##### Dataset extract #####
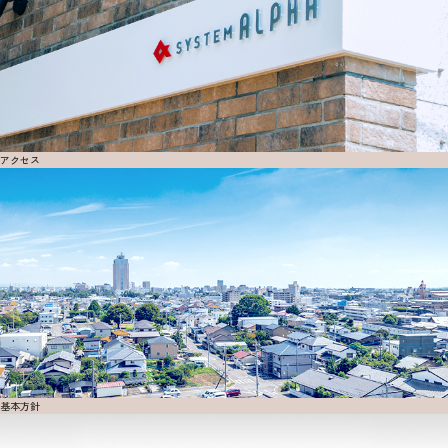
アクセス
基本方針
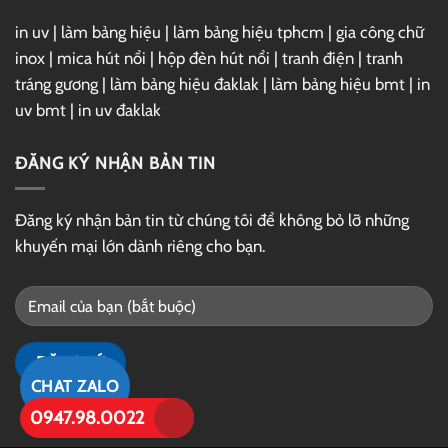
in uv
|
làm bảng hiệu
|
làm bảng hiệu tphcm
|
gia công chữ
inox
|
mica hút nổi
|
hộp đèn hút nổi
|
tranh điện
|
tranh
tráng gương
|
làm bảng hiệu đaklak
|
làm bảng hiệu bmt
|
in
uv bmt
|
in uv đaklak
ĐĂNG KÝ NHẬN BẢN TIN
Đăng ký nhận bản tin từ chúng tôi để không bỏ lỡ những
khuyến mại lớn dành riêng cho bạn.
CHAT ZALO
0947.98.0022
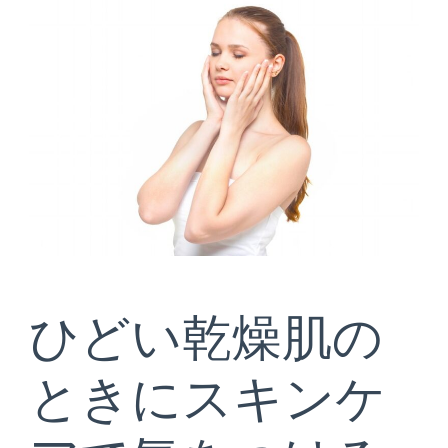
ひどい乾燥肌の
ときにスキンケ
#####
Exercise instructions:
Transcribe the preceding listing in its entirety and with exact wording, leaving out pictures.

Exercise solution:
アクセス
基本方針
in uv
|
làm bảng hiệu
|
làm bảng hiệu tphcm
|
gia công chữ
inox
|
mica hút nổi
|
hộp đèn hút nổi
|
tranh điện
|
tranh
tráng gương
|
làm bảng hiệu đaklak
|
làm bảng hiệu bmt
|
in
uv bmt
|
in uv đaklak
ĐĂNG KÝ NHẬN BẢN TIN
Đăng ký nhận bản tin từ chúng tôi để không bỏ lỡ những
khuyến mại lớn dành riêng cho bạn.
CHAT ZALO
0947.98.0022
ひどい乾燥肌の
ときにスキンケ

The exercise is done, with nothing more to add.